[Tribune] Le déséquilibre significatif dans le contrat : quels sont les risques ?
Publié par Gérard Picovschi le - mis à jour à
Les conditions d'application font appel à des notions floues. Seule l'analyse constante de la jurisprudence et des avis de la Commission d'examen des pratiques commerciales permet de saisir les contours de la notion. Les juges déterminent, au cas par cas, si l'article L.442-6 I 2° est applicable.
Lorsque vous entretenez des relations commerciales avec un fournisseur, vous négociez les conditions contractuelles les plus favorables. Cette situation est courante, puisque la liberté contractuelle permet aux parties de négocier le contenu de leurs engagements sans restriction. Les professionnels choisissent les conditions auxquelles ils s'engagent et, n'étant pas contraints de s'engager, ils doivent respecter leurs obligations. Toutefois, afin de créer un cadre et ainsi éviter que certaines stipulations du contrat engendrent une profonde disproportion entre les obligations des cocontractants, le Code de commerce a introduit un article L442-6 I 2° sur la notion de "déséquilibre significatif". Le point sur cette notion dans les contrats B to B:
Producteurs ou fournisseurs et distributeurs : des limites légales à la liberté contractuelle
L'article L.442-6 I 2° du Code de commerce sanctionne le fait de "soumettre ou de tenter de soumettre un partenaire commercial à des obligations créant un déséquilibre significatif dans les droits et obligations des parties." Plus concrètement, pour mettre en oeuvre ce texte, il faut que :
-le contrat concerne des "partenaires commerciaux" et non de simples contractants. Cela induit une certaine continuité dans la relation contractuelle.
-le contrat contienne un déséquilibre significatif dans les droits et obligations des parties.
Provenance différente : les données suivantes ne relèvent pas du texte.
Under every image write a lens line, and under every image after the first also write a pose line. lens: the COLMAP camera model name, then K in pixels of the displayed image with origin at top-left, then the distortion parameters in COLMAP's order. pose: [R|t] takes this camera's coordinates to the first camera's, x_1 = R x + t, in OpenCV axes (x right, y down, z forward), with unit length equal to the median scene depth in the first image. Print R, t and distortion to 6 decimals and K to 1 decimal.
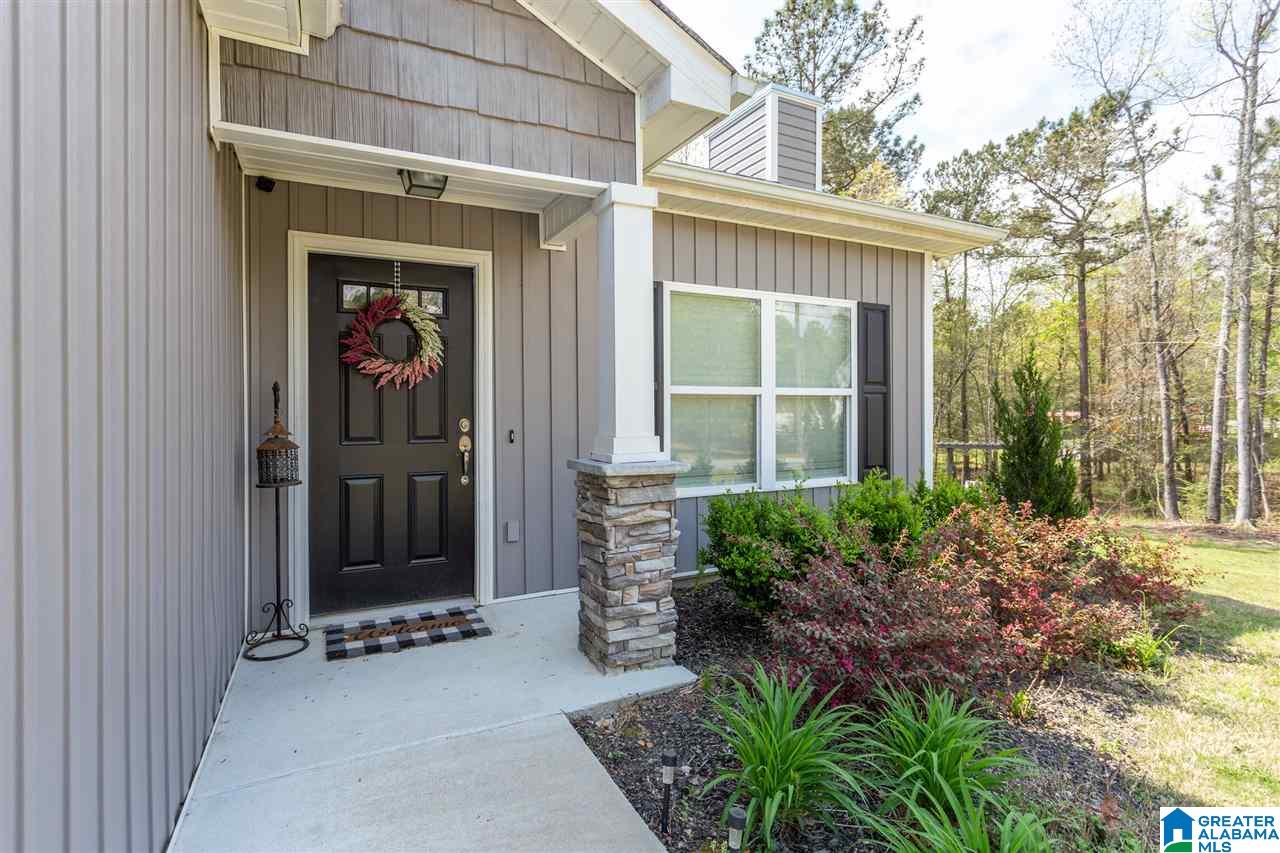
lens RADIAL K [[616.4, 0, 643.2], [0, 616.4, 414.9], [0, 0, 1]] dist [0.000426, -0.000250]
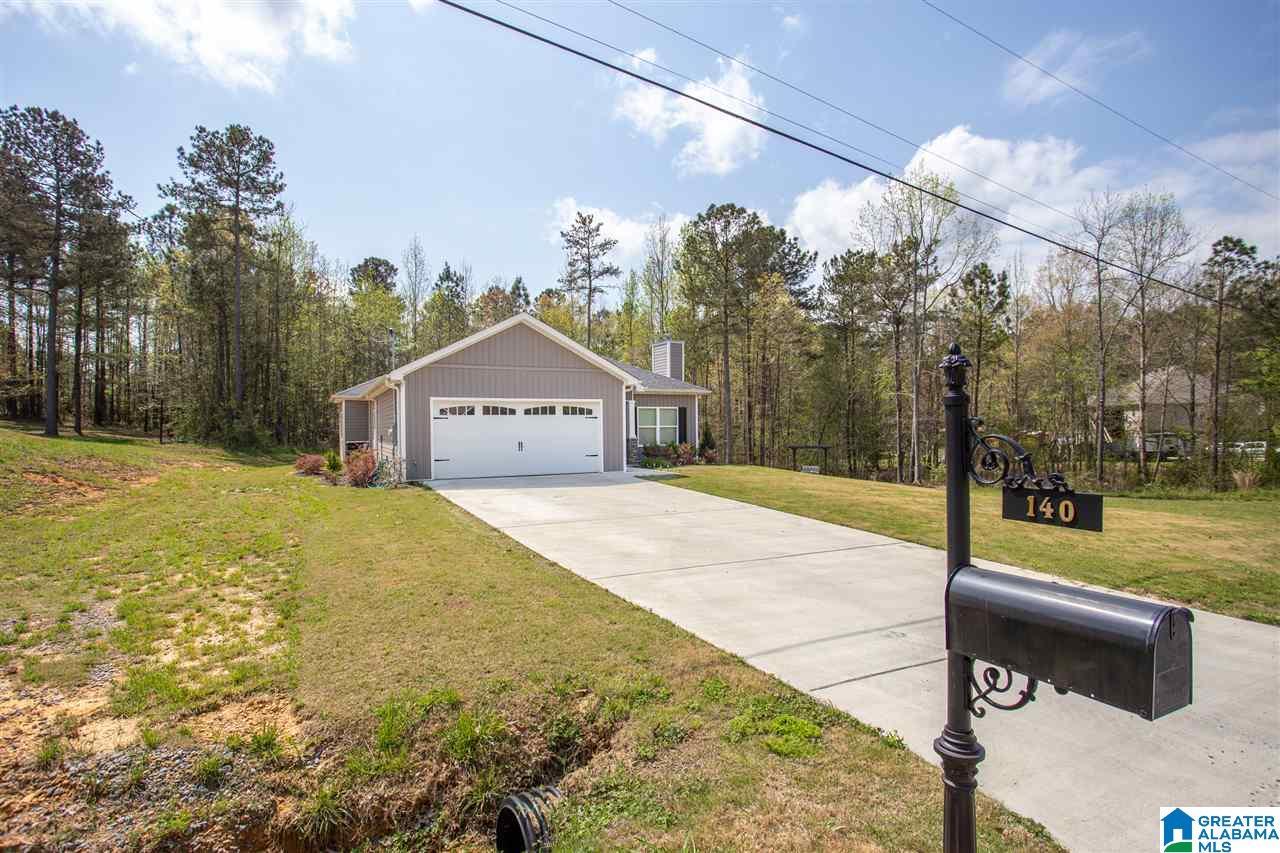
lens RADIAL K [[608.8, 0, 640.0], [0, 608.8, 426.5], [0, 0, 1]] dist [-0.084028, 0.032531]
pose [[0.999997, 0.001713, -0.001695, 0.063209], [-0.001713, 0.999998, 0.000454, -0.039348], [0.001696, -0.000451, 0.999998, -4.062448]]
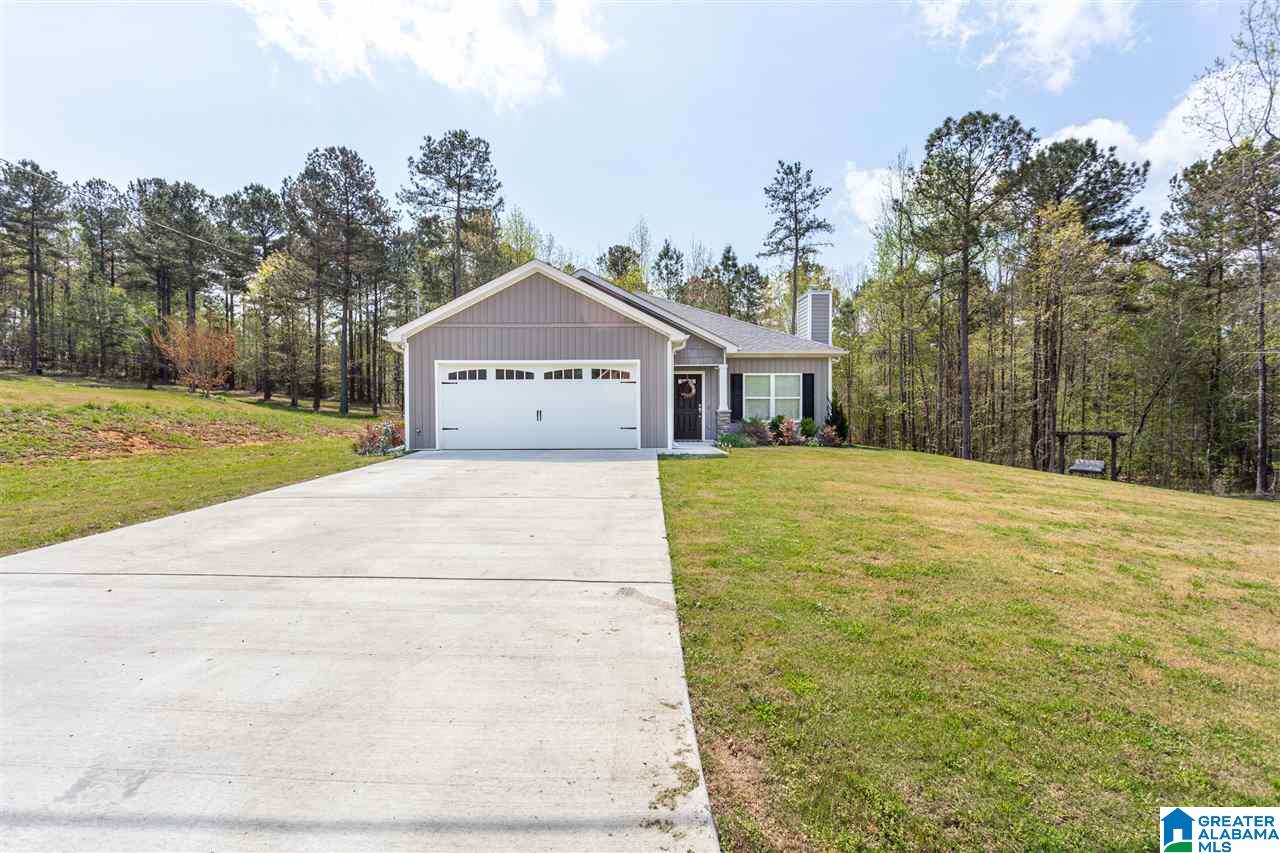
lens RADIAL K [[616.4, 0, 643.2], [0, 616.4, 414.9], [0, 0, 1]] dist [0.000426, -0.000250]
pose [[0.889224, 0.008034, -0.457401, 1.306372], [-0.006878, 0.999968, 0.004194, 0.063412], [0.457420, -0.000583, 0.889251, -3.005357]]
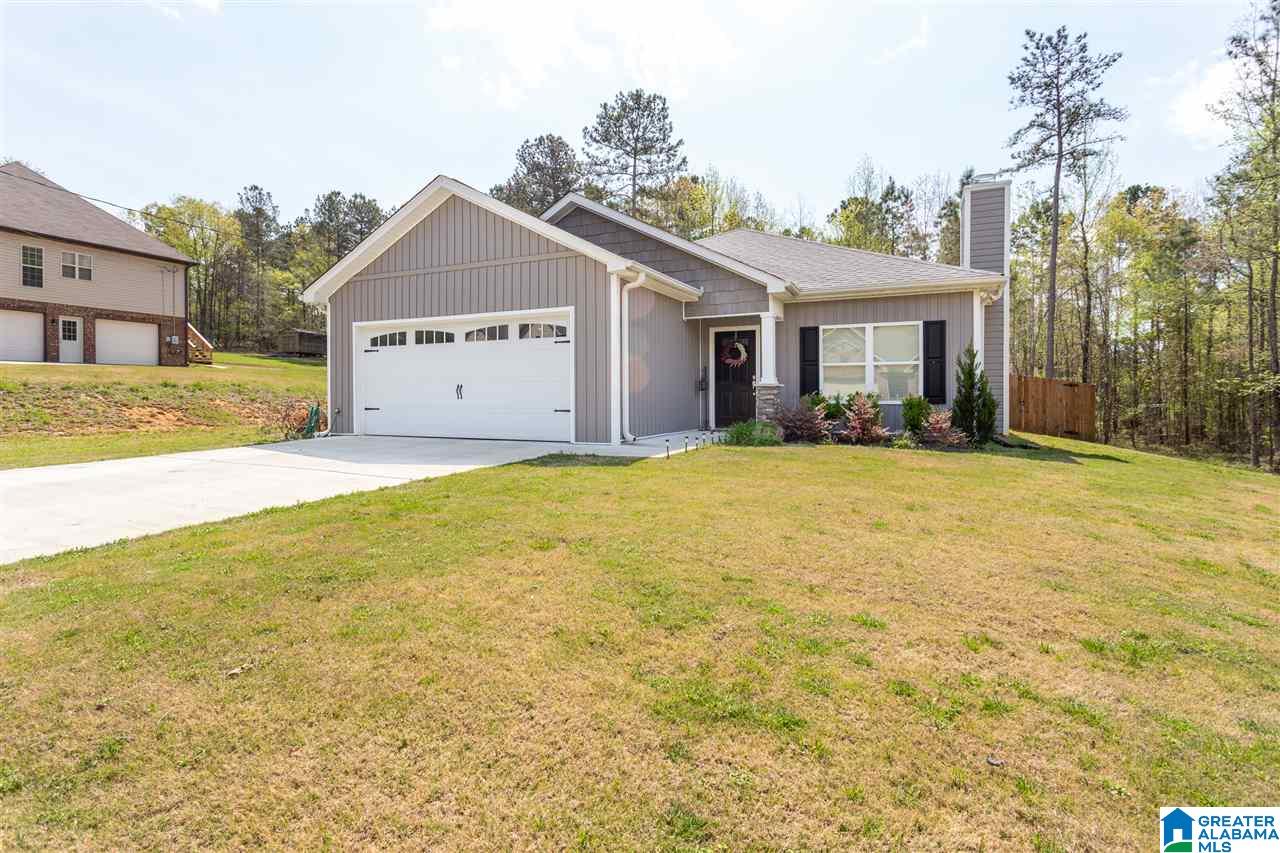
lens RADIAL K [[629.4, 0, 631.1], [0, 629.4, 391.5], [0, 0, 1]] dist [0.001422, 0.000449]
pose [[0.597030, 0.003195, -0.802213, 1.662773], [-0.005698, 0.999984, -0.000259, 0.080200], [0.802199, 0.004726, 0.597038, -1.275881]]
Il faut relever qu'il n'existe pas de définition légale du "partenaire commercial" ou du "déséquilibre significatif". Il apparaît dès lors que les conditions d'application font appel à des notions floues. Seule l'analyse constante de la jurisprudence et des avis de la Commission d'examen des pratiques commerciales (CECP) permet de saisir les contours de la notion. Les juges déterminent, au cas par cas, si l'article L.442-6 I 2° est applicable.
Dans le cadre des relations entre professionnels, qui n'impliquent pas un consommateur, le "déséquilibre significatif" peut porter sur une différence importante de valeur entre les droits et obligations échangés. Le déséquilibre peut être identifié grâce à une "analyse globale et concrète du contexte économique" dans lequel le contrat a été conclu ou négocié. Plusieurs critères seront pris en compte, tels que la situation de contrainte d'une des parties lors de la négociation, le pouvoir discrétionnaire d'une des "parties fortes" au contrat, la limitation de responsabilité de la partie dominante en cas de manquement à ses obligations essentielles ou au contraire une sanction manifestement disproportionnée imposée à la "partie faible", etc.
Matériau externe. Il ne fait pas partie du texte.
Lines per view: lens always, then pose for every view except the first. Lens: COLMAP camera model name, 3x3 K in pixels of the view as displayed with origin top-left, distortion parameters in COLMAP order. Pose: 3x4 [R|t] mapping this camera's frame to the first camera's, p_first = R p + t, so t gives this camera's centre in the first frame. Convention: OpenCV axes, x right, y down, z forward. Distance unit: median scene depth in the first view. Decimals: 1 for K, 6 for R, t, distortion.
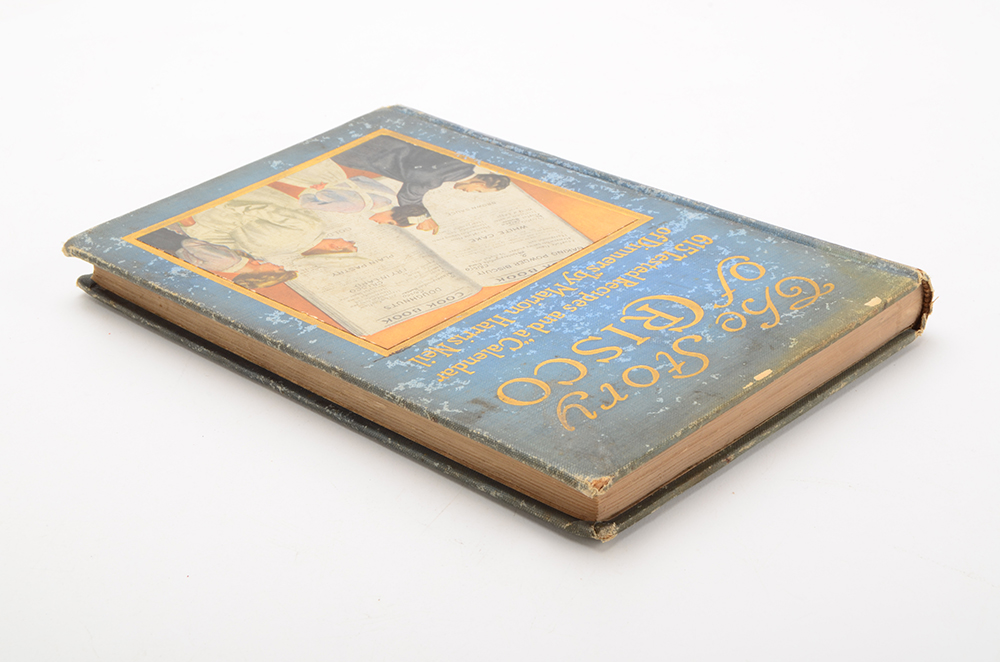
lens RADIAL K [[1926.1, 0, 499.1], [0, 1926.1, 328.2], [0, 0, 1]] dist [-0.023694, 0.000000]
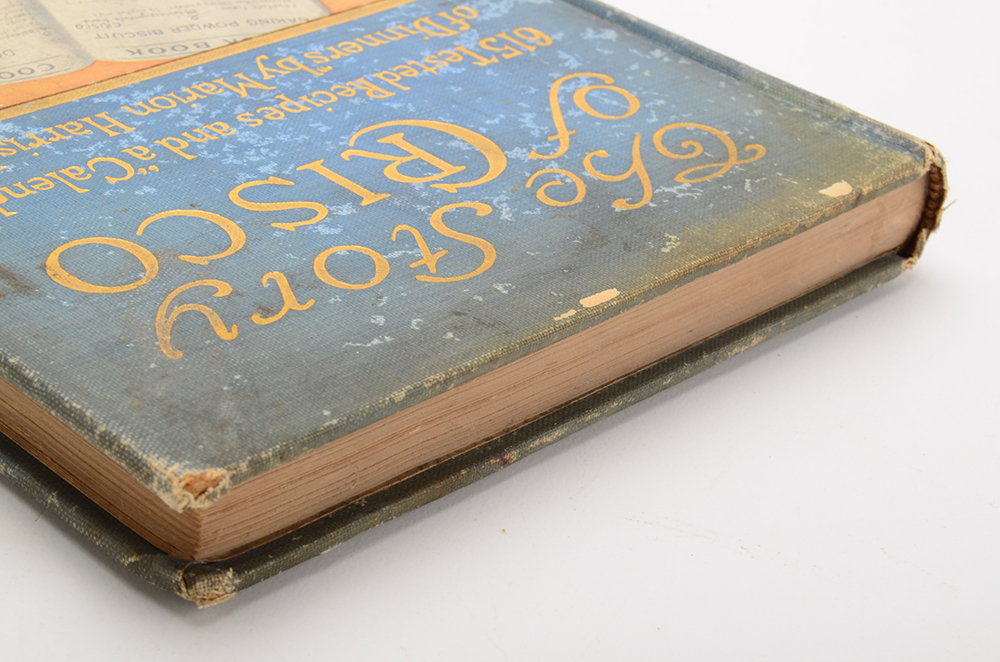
lens RADIAL K [[2244.7, 0, 502.0], [0, 2244.7, 332.0], [0, 0, 1]] dist [-0.023503, 0.000000]
pose [[0.988532, 0.133828, 0.069958, 0.067884], [-0.136609, 0.989949, 0.036588, 0.014073], [-0.064358, -0.045726, 0.996879, 0.398230]]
Il convient de relever que les sanctions prononcées par le Juge sur ce fondement concernent souvent le secteur de la grande distribution où l'efficacité du dispositif trouve un écho particulier dans le domaine de la négociation commerciale avec les fournisseurs. En effet, la notion de contrainte y est particulièrement présente, contrairement aux autres secteurs où les relations d'affaires sont plus équilibrées.
Mise en oeuvre et sanction du déséquilibre significatif prévu par le Code de commerce
Les titulaires de l'action en responsabilité fondée sur L442-6 I 2° du Code de commerce, sont au-delà du partenaire commercial victime, toute personne justifiant d'un intérêt, le ministre chargé de l'économie, le président de l'Autorité de la concurrence ou le ministère public.
La partie ayant soumis un partenaire commercial à des obligations créant un déséquilibre significatif engage nécessairement sa responsabilité et devra réparer le préjudice subi.
Lorsque l'action est engagée par le ministre de l'Économie ou le ministère public, le juge peut également demander la cessation de la pratique (L. 442-6-III), la nullité des clauses ou contrats illicites, la répétition de l'indu ainsi qu'une amende civile pour l'État, pouvant être assez conséquente.
Recourir à un professionnel du droit pour défendre vos intérêts en justice sera alors indispensable afin d'identifier les situations de déséquilibre significatif dans le cadre d'un contrat, car l'article L442-6 I 2° du Code de commerce n'apporte pas de définition précise et seule l'étude approfondie des décisions rendues permet de les caractériser.